When a person reports pain, assessment must be completed to find more information about the problem, and to design a plan to intervene in the pain. Screening and documentation are not enough. The goal is to identify and do something to reduce pain. Screening and assessment without intervening to reduce pain is considered poor care.
Steps for Screening
- Develop and implement a written policy that identifies a minimum required frequency for screening (e.g.: every shift or every visit) for ALL patients/residents/clients, and identifies a level on the scale that requires further assessment and intervention.
- Select a standard tool appropriate for the individual patient/client/resident (see selected screening tools below).
- Teach the person how to use the tool and the purpose of screening for pain.
- Use the same tool for the person every time. Reinforce teaching.
- Record ratings in the medical record in a way that can be easily tracked and followed over time.
- When a person reports pain, complete a pain assessment to find more information about the pain and plan interventions to manage the pain.

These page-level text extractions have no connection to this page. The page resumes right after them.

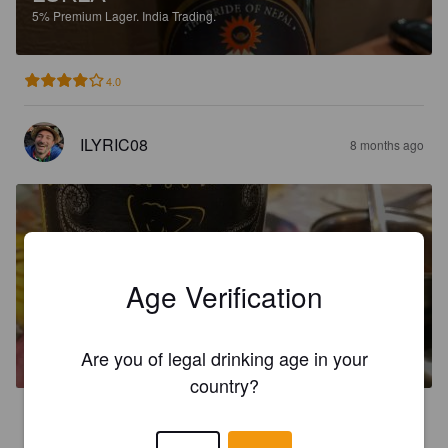
5%
Premium Lager.
India Trading.
4.0
ILYRIC08
8 months ago
Age Verification
KAMASUTRA PREMIUM LAGER
5%
Premium Lager.
India Trading.
Are you of legal drinking age in your
country?
1.5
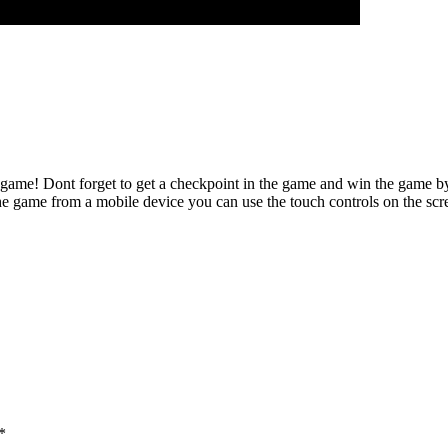
t game! Dont forget to get a checkpoint in the game and win the game b
ame from a mobile device you can use the touch controls on the scr
*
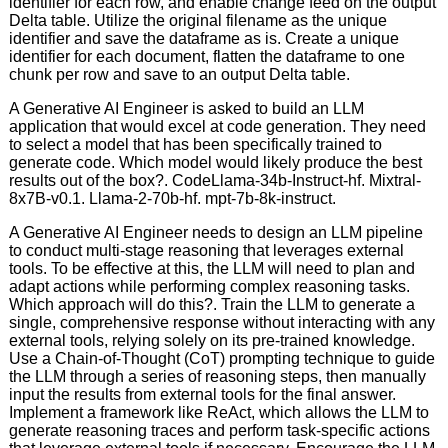
identifier for each row, and enable change feed on the output
Delta table. Utilize the original filename as the unique
identifier and save the dataframe as is. Create a unique
identifier for each document, flatten the dataframe to one
chunk per row and save to an output Delta table.
A Generative AI Engineer is asked to build an LLM
application that would excel at code generation. They need
to select a model that has been specifically trained to
generate code. Which model would likely produce the best
results out of the box?. CodeLlama-34b-Instruct-hf. Mixtral-
8x7B-v0.1. Llama-2-70b-hf. mpt-7b-8k-instruct.
A Generative AI Engineer needs to design an LLM pipeline
to conduct multi-stage reasoning that leverages external
tools. To be effective at this, the LLM will need to plan and
adapt actions while performing complex reasoning tasks.
Which approach will do this?. Train the LLM to generate a
single, comprehensive response without interacting with any
external tools, relying solely on its pre-trained knowledge.
Use a Chain-of-Thought (CoT) prompting technique to guide
the LLM through a series of reasoning steps, then manually
input the results from external tools for the final answer.
Implement a framework like ReAct, which allows the LLM to
generate reasoning traces and perform task-specific actions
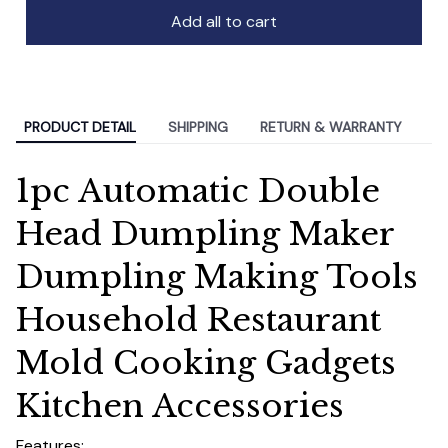
Add all to cart
PRODUCT DETAIL
SHIPPING
RETURN & WARRANTY
1pc Automatic Double
Head Dumpling Maker
Dumpling Making Tools
Household Restaurant
Mold Cooking Gadgets
Kitchen Accessories
Features:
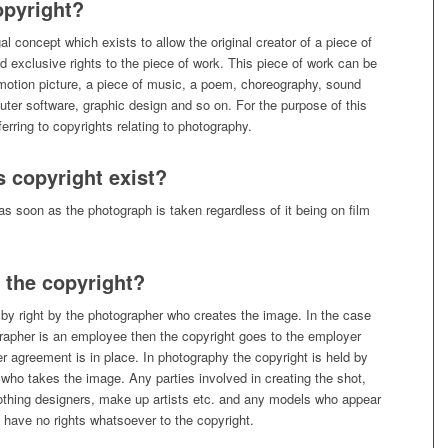
opyright?
al concept which exists to allow the original creator of a piece of
d exclusive rights to the piece of work. This piece of work can be
motion picture, a piece of music, a poem, choreography, sound
ter software, graphic design and so on. For the purpose of this
referring to copyrights relating to photography.
 copyright exist?
as soon as the photograph is taken regardless of it being on film
the copyright?
 by right by the photographer who creates the image. In the case
rapher is an employee then the copyright goes to the employer
 agreement is in place. In photography the copyright is held by
who takes the image. Any parties involved in creating the shot,
lothing designers, make up artists etc. and any models who appear
 have no rights whatsoever to the copyright.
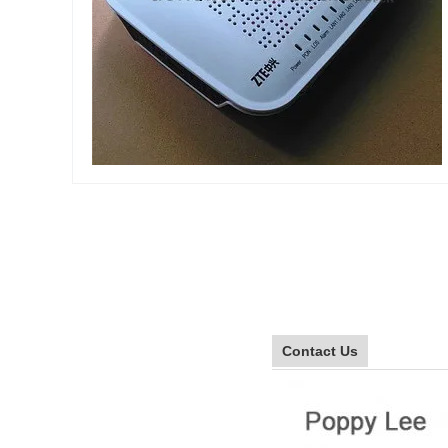
Contact Us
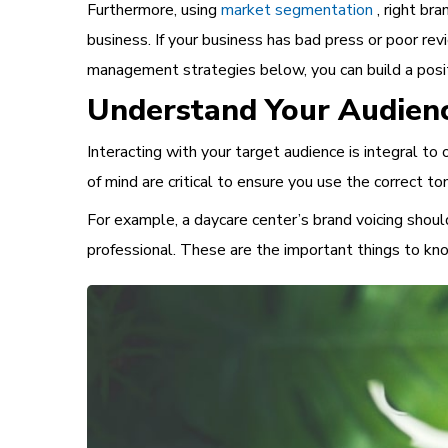
Furthermore, using
market segmentation
, right bra
business. If your business has bad press or poor re
management
strategies below, you can build a pos
Understand Your Audien
Interacting with your target audience is integral t
of mind are critical to ensure you use the correct
For example, a daycare center’s brand voicing should
professional. These are the
important things to k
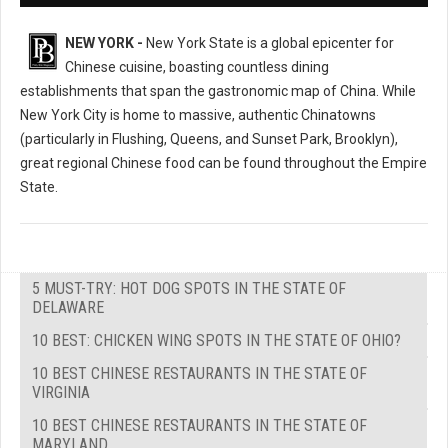
NEW YORK -
New York State is a global epicenter for
Chinese cuisine, boasting countless dining
establishments that span the gastronomic map of China. While
New York City is home to massive, authentic Chinatowns
(particularly in Flushing, Queens, and Sunset Park, Brooklyn),
great regional Chinese food can be found throughout the Empire
State.
5 MUST-TRY: HOT DOG SPOTS IN THE STATE OF
DELAWARE
10 BEST: CHICKEN WING SPOTS IN THE STATE OF OHIO?
10 BEST CHINESE RESTAURANTS IN THE STATE OF
VIRGINIA
10 BEST CHINESE RESTAURANTS IN THE STATE OF
MARYLAND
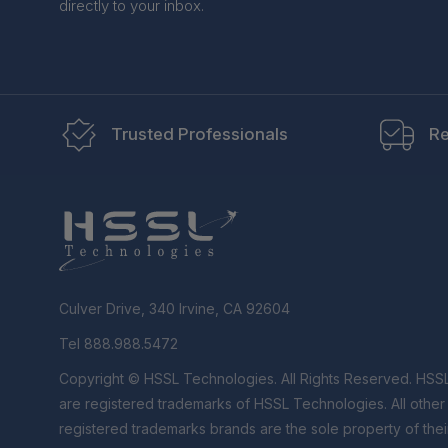
directly to your inbox.
Trusted Professionals
Re
Culver Drive, 340 Irvine, CA 92604
Tel 888.988.5472
Copyright © HSSL Technologies. All Rights Reserved. HSS
are registered trademarks of HSSL Technologies. All othe
registered trademarks brands are the sole property of thei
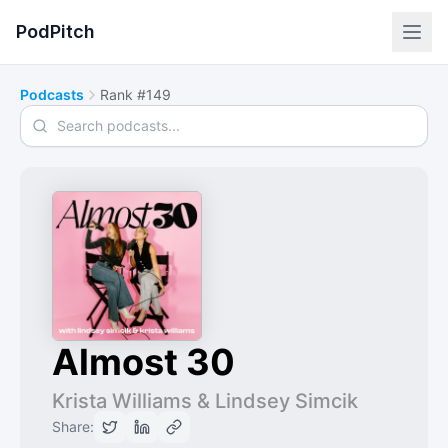
PodPitch
Podcasts
Rank #149
Search podcasts
Almost 30
Krista Williams & Lindsey Simcik
Share:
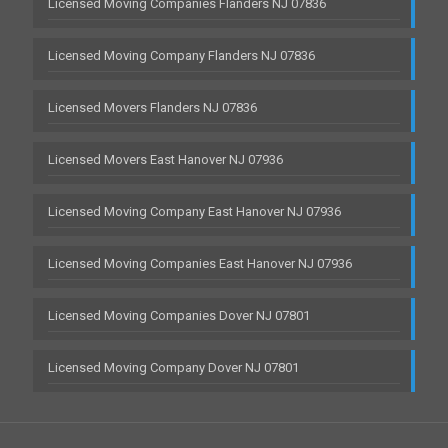
Licensed Moving Companies Flanders NJ 07836
Licensed Moving Company Flanders NJ 07836
Licensed Movers Flanders NJ 07836
Licensed Movers East Hanover NJ 07936
Licensed Moving Company East Hanover NJ 07936
Licensed Moving Companies East Hanover NJ 07936
Licensed Moving Companies Dover NJ 07801
Licensed Moving Company Dover NJ 07801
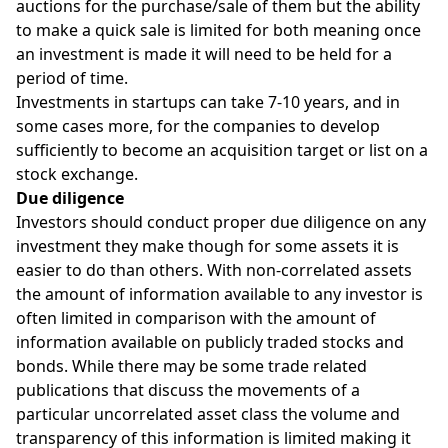
auctions for the purchase/sale of them but the ability
to make a quick sale is limited for both meaning once
an investment is made it will need to be held for a
period of time.
Investments in startups can take 7-10 years, and in
some cases more, for the companies to develop
sufficiently to become an acquisition target or list on a
stock exchange.
Due diligence
Investors should conduct proper due diligence on any
investment they make though for some assets it is
easier to do than others. With non-correlated assets
the amount of information available to any investor is
often limited in comparison with the amount of
information available on publicly traded stocks and
bonds. While there may be some trade related
publications that discuss the movements of a
particular uncorrelated asset class the volume and
transparency of this information is limited making it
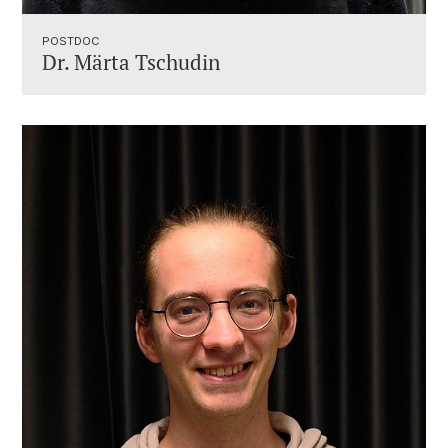
POSTDOC
Dr. Märta Tschudin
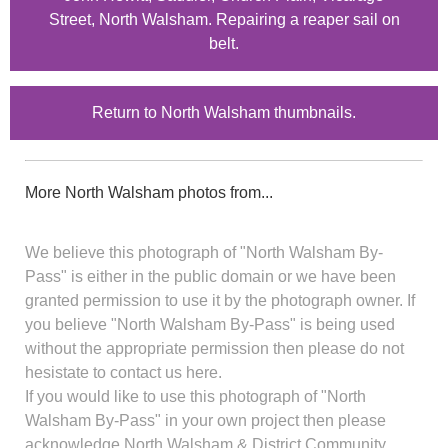
Street, North Walsham. Repairing a reaper sail on
belt.
Return to North Walsham thumbnails.
More North Walsham photos from...
We believe this photograph of "North Walsham By-
Pass" is either in the public domain or we have been
granted permission to use it by the photograph owner. If
you believe "North Walsham By-Pass" is being used
without the appropriate permission then please do not
hesistate to contact us here.
If you would like to use this photograph of "North
Walsham By-Pass" in your own project then please
acknowledge North Walsham & District Community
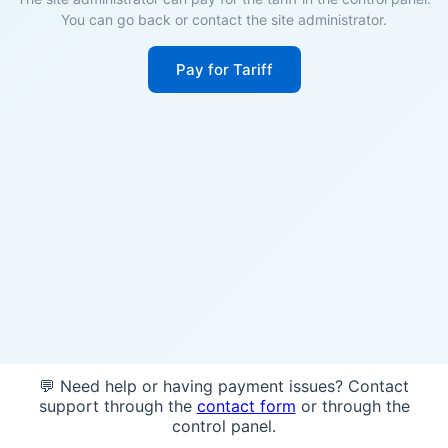
You can go back or contact the site administrator.
Pay for Tariff
💬 Need help or having payment issues? Contact
support through the
contact form
or through the
control panel.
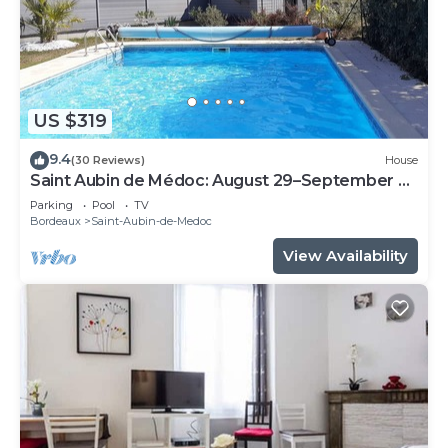
US $319
9.4
(30 Reviews)
House
Saint Aubin de Médoc: August 29–September 9,
2026; August 22–29, 2026
Parking
Pool
TV
Bordeaux
Saint-Aubin-de-Medoc
View Availability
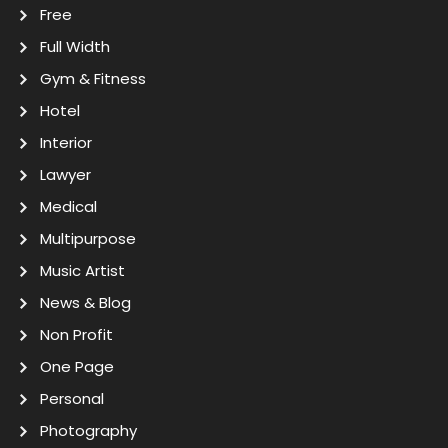
Free
Full Width
Gym & Fitness
Hotel
Interior
Lawyer
Medical
Multipurpose
Music Artist
News & Blog
Non Profit
One Page
Personal
Photography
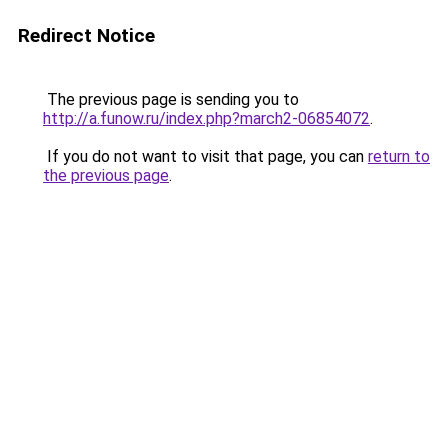
Redirect Notice
The previous page is sending you to
http://a.funow.ru/index.php?march2-06854072
.
If you do not want to visit that page, you can
return to
the previous page
.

- Continue to screen to evaluate the effectiveness of plan
A variety of reliable and valid screening tools are published. One commonly used scale is the 0-10 numeric scale. Pain is rated from 0 (indicating "no pain") to 10, (indicating the "worse possible pain") ( see Figure 1). For most people, pain reported at 1-4 is considered mild, 5-6 is moderate and 7-10 is severe (Cleeland, et. al., 1994). There are different variations of numeric scales that include a visual analog scale (VAS) or different ranges of numbers (e.g.: 1-5). The Wong-Baker Faces Scale (with numerical aspect) is appropriate for some children, some mentally challenged adults, and some patients with mild cases of dementia (Wong & Baker, 1988). An important point is to select one scale that is appropriate for the developmental level and abilities of the individual and use that scale each time screening and assessment are done.